I was going to have this legislation so that it could be tailored down to the most serious offence—plea bargaining, if you like—and the minimum must be administered by the courts. However, I have changed my mind. I have decided that if they have seven different counts for serious sex offending against children, then that should be a cumulative time.
The Hon. S.G. Wade: That's what they're doing with the serious and organised crime bill.
The Hon. A. BRESSINGTON: Yes, exactly. The Hon. Stephen Wade makes the point that that is what the government is doing in the serious and organised crime bill (cumulative sentences), so does that not equate to the same for the safety of our children? I say it again: those in the fields of science, medicine, psychology and psychiatry say that child sex offenders are the most difficult offenders to rehabilitate, and no-one can ever guarantee that they are rehabilitated.
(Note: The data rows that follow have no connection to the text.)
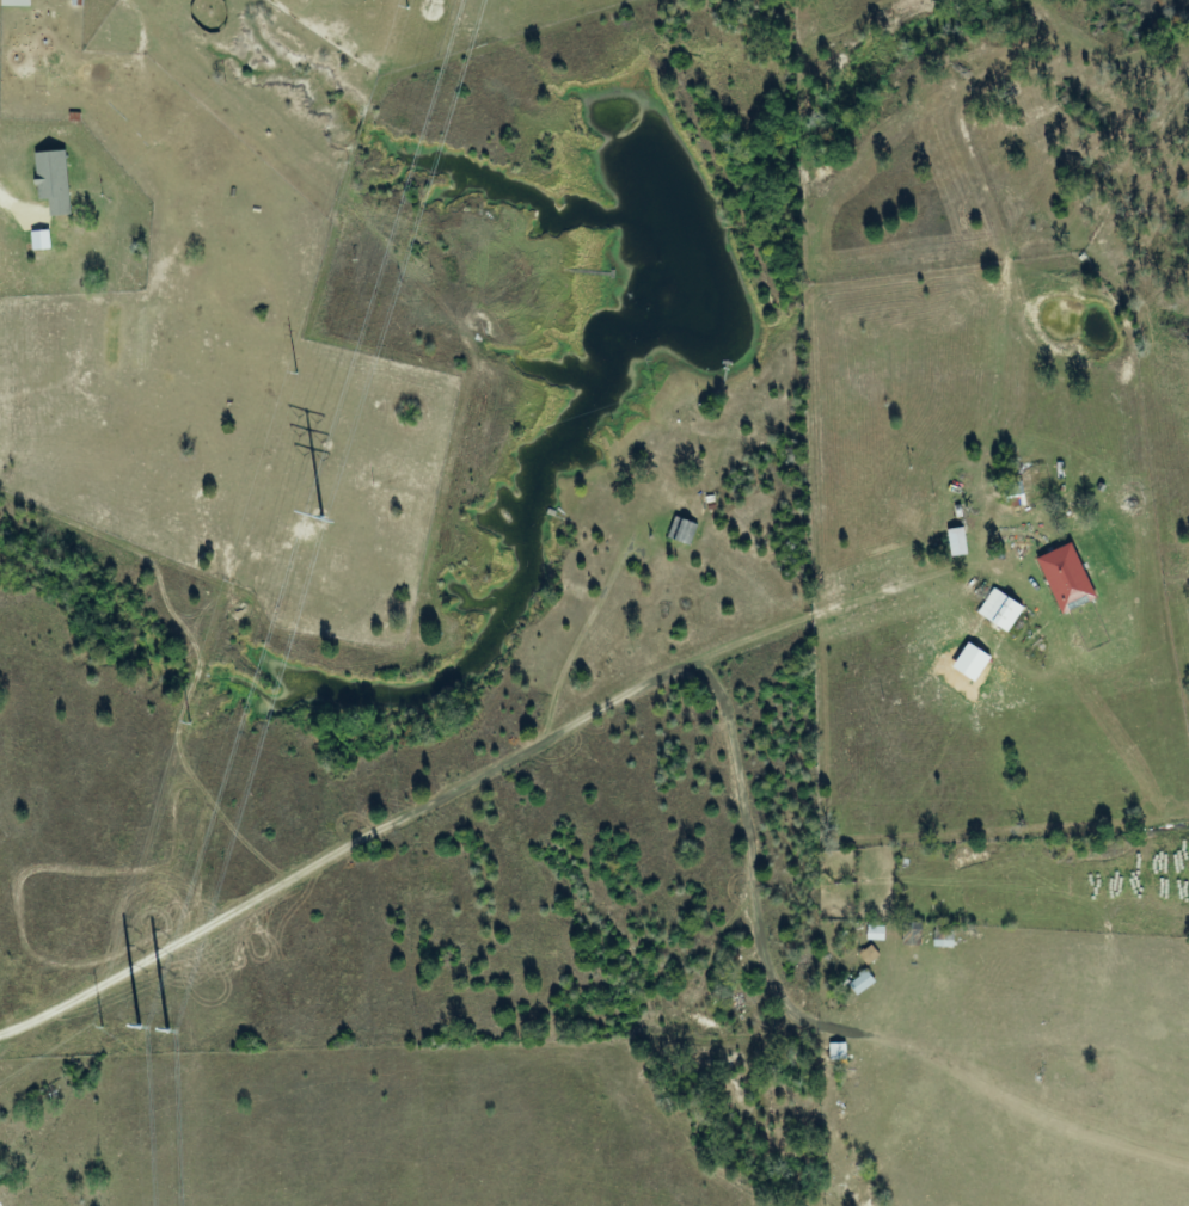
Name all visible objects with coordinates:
building: (20, 3)
power tower: (408, 4)
building: (58, 182)
power tower: (298, 372)
building: (961, 543)
building: (1071, 579)
building: (1005, 611)
power tower: (192, 723)
building: (872, 955)
power tower: (187, 970)
building: (866, 983)
power tower: (101, 1028)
We do not have any mechanism in place to be able to track them, to be able to know when they are out if they are offending again.
Just to show you how sly these people are, Mark Trevor Marshall was released from gaol and part of his parole requirements were that he said he wanted to attend a TAFE course. He was granted that and the corrections supervisor would drop him off at TAFE at 9 o'clock in the morning and pick him up at 3 o'clock in the afternoon. He just happened to pick a TAFE that was within walking distance of the children he had been terrorising previously. He used to catch a bus to Saint Mary Magdalene's school from the Elizabeth TAFE and he would go into the school, take the little girl (who was then five) out of the school to an empty allotment over the road from the school into the bushes and sexually assault her, and then he would return her to school.
He would go back to TAFE in time for the officer to pick him up. What he was telling his tutor at the time was that he was in the library studying. It was only a 10 minute bus ride to the school that he was going to and a 10 minute ride back. He did that consistently for months to this little girl. Then, when he was starting to feel quite comfortable, he sexually abused her little brother as well. This cannot be allowed to happen anymore and, if people do this and they get caught, then their punishment should befit their crime. That is all I have to say on this. I commend this bill to the house. I ask the government to please consider this. Marry it up with serious and organised crime.
Debate adjourned on motion of Hon. S.G. Wade.